REQUIRED ACTION 1: Transcribe everything in the @LIKE issue thread from "Open MikeN123 opened" down to "escaped wildcard characters.".
REQUIRED ACTION 2: In the @LIKE issue thread, which class generates a comparison using the = operator when the parameter is judged not to be a like wildcard?
REQUIRED ACTION 3: In the @LIKE issue thread, rewrite the paragraph beginning "PostgreSQL says that if the search string" as a short bulleted list that keeps its main facts.

[SOURCE DOCUMENT — start]

ElSql icon indicating copy to clipboard operation
ElSql copied to clipboard

@LIKE does not work as expected in presence of escaped wildcards

Open MikeN123 opened this issue 4 years ago • 4 comments

It seems the @LIKE processing, where it generates an = comparison instead of a LIKE when possible, is broken in the presence of escaped wildcard characters.

If you provide test\_test as a parameter, ElSqlConfig.isLikeWildcard(value) will see the escaped wildcard, and return that it is not a 'like wildcard'. Consequently, LikeSqlFragment generates a comparison using the = operator. So you SQL ends up as:

SELECT * FROM x WHERE a = 'test\_test'

This searches for test\_test and not for test_test.

If you specify test_test, it will see the wildcard and generate:

SELECT * FROM x WHERE a LIKE 'test_test'

which matches more than it should. So whether you pass escaped or unescaped parameters, the end result is never what you want.

I am not sure what a good way to fix this would be. The only possible way seems to be to always generate a LIKE, or to let the LikeSqlFragment unescape the parameter if it does not generate a LIKE, but that feels like data it should not be touching.

MikeN123 avatar Jun 26 '20 06:06 MikeN123

I also thought about just removing the escape processing from isLikeWildcard(), but that does not help either. If you have \\ in your parameter value, that can either mean a \ (in case of a LIKE comparison), or \\ (in case of an = comparison). This ambiguity in the parameter input makes it that isLikeWildcard() is never able to infer what you meant.

MikeN123 avatar Jun 26 '20 06:06 MikeN123

IIRC @LIKE should behave:

  • a search for test should use = 'test'
  • a search for test_test should use LIKE 'test_test'
  • a search for test\_test should use = 'test_test' or LIKE test\_test
  • a search for test\_test_test should use LIKE 'test\_test_test'

The code cannot feasibly unescape as the text might contain more than just the search string.

PostgreSQL says that if the search string does not contain a wildcard it behaves like = anyway. Oracle seems to work that way too. Though MySql says there can be some differences in behaviour. So, it seems that the best approach might well be to remove the escape processing, and simply say that any wildcard character means that LIKE should be used. It is possible that it might break something somewhere, but I suspect most databases are like PostgreSQL and would handle it just fine.

[SOURCE DOCUMENT — finish]
[SOURCE MATERIAL — start]

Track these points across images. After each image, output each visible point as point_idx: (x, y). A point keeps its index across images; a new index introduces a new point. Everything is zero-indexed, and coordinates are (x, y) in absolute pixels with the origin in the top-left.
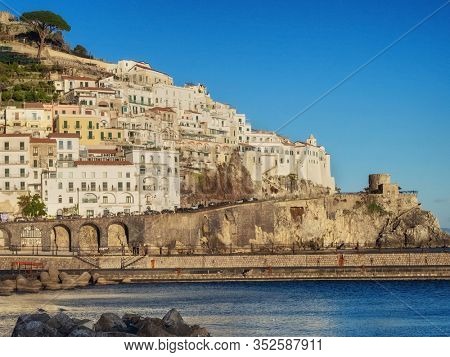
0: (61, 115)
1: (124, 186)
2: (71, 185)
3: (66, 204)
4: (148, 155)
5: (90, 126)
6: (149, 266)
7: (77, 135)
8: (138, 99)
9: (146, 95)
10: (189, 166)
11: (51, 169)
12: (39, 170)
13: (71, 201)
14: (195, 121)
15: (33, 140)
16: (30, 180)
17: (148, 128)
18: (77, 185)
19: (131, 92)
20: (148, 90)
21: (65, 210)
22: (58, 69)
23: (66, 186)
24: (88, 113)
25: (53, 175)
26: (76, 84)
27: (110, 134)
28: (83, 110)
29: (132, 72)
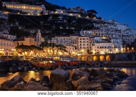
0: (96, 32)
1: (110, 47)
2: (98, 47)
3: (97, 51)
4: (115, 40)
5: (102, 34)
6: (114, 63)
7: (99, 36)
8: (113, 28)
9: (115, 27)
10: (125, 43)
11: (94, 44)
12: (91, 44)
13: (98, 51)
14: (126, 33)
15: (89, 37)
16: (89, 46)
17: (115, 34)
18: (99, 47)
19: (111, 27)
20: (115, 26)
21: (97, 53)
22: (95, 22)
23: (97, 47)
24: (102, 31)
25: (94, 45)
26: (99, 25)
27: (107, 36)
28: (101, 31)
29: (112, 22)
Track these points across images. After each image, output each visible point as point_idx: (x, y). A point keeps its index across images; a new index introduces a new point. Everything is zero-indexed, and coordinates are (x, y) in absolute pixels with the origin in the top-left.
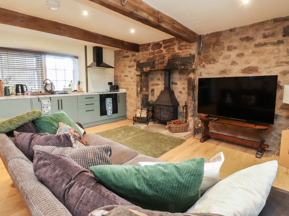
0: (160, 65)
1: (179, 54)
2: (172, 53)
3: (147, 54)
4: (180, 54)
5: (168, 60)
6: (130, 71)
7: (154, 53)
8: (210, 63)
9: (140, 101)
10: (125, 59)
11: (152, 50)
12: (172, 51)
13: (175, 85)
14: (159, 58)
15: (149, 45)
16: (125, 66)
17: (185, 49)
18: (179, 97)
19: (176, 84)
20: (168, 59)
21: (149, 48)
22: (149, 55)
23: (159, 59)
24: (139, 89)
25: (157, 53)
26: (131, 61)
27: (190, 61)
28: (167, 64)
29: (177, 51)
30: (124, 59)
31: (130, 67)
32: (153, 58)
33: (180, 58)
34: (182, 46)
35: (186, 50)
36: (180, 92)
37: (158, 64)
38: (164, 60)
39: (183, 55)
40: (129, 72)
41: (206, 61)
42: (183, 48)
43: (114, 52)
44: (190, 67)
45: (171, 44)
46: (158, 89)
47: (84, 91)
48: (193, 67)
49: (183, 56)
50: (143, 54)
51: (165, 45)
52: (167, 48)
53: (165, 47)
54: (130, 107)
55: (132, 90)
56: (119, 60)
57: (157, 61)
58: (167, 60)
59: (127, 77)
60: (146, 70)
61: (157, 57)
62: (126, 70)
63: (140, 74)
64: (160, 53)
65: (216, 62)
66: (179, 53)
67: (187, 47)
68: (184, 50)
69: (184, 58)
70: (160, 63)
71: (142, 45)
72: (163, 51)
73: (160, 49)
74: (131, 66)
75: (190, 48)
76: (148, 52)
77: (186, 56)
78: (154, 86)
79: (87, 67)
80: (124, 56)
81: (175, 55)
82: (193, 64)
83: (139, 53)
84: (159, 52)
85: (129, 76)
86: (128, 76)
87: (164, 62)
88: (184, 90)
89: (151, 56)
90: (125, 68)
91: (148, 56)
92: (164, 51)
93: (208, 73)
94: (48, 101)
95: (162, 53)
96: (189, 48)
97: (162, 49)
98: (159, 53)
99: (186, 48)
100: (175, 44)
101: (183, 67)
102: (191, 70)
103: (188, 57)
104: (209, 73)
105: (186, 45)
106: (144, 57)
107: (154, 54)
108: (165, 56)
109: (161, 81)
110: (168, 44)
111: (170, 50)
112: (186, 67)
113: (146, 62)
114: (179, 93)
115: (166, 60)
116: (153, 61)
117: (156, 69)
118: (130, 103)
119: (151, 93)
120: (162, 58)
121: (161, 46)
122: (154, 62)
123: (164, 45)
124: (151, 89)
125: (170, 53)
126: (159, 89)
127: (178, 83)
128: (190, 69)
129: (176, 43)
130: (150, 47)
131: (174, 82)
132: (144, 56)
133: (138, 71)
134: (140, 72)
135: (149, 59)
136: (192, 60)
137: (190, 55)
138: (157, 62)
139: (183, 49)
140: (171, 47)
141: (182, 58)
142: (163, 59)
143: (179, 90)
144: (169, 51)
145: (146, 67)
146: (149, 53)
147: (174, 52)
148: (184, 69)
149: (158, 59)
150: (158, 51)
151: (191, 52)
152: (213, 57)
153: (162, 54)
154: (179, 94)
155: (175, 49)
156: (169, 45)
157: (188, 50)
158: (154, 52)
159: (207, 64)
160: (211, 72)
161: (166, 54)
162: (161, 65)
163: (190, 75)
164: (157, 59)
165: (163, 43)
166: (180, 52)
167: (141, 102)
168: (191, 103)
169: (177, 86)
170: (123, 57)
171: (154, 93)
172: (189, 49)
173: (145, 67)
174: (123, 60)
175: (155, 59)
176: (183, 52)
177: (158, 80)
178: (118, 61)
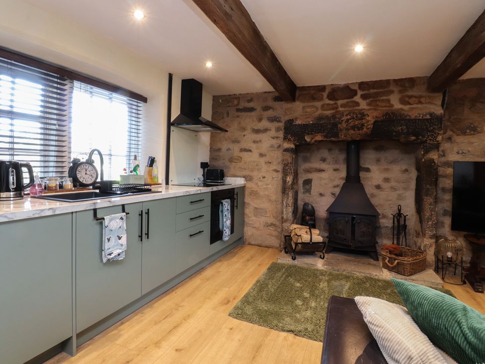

[SOURCE MATERIAL — finish]
[SOURCE MATERIAL — start]

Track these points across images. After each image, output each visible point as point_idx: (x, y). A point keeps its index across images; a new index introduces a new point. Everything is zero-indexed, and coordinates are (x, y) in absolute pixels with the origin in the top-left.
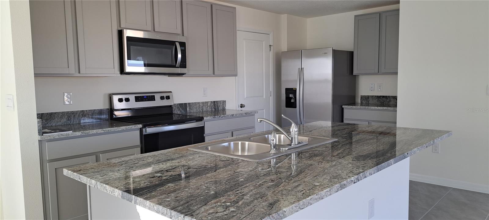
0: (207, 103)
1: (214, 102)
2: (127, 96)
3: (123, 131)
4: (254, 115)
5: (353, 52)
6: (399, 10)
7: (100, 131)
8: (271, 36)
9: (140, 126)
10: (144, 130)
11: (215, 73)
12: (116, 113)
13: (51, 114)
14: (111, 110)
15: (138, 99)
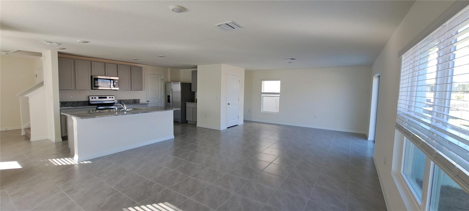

[SOURCE MATERIAL — finish]

YOUR RESPONSE 1:
Open MikeN123 opened this issue 4 years ago • 4 comments

It seems the @LIKE processing, where it generates an = comparison instead of a LIKE when possible, is broken in the presence of escaped wildcard characters.

YOUR RESPONSE 2: LikeSqlFragment

YOUR RESPONSE 3:
- PostgreSQL says a search string without a wildcard behaves like = anyway, and Oracle seems to work the same way.
- MySql says there can be some differences in behavior.
- The best approach may be to remove the escape processing and use LIKE whenever any wildcard character appears.
- This might break something somewhere, but most databases are suspected to handle it fine, like PostgreSQL.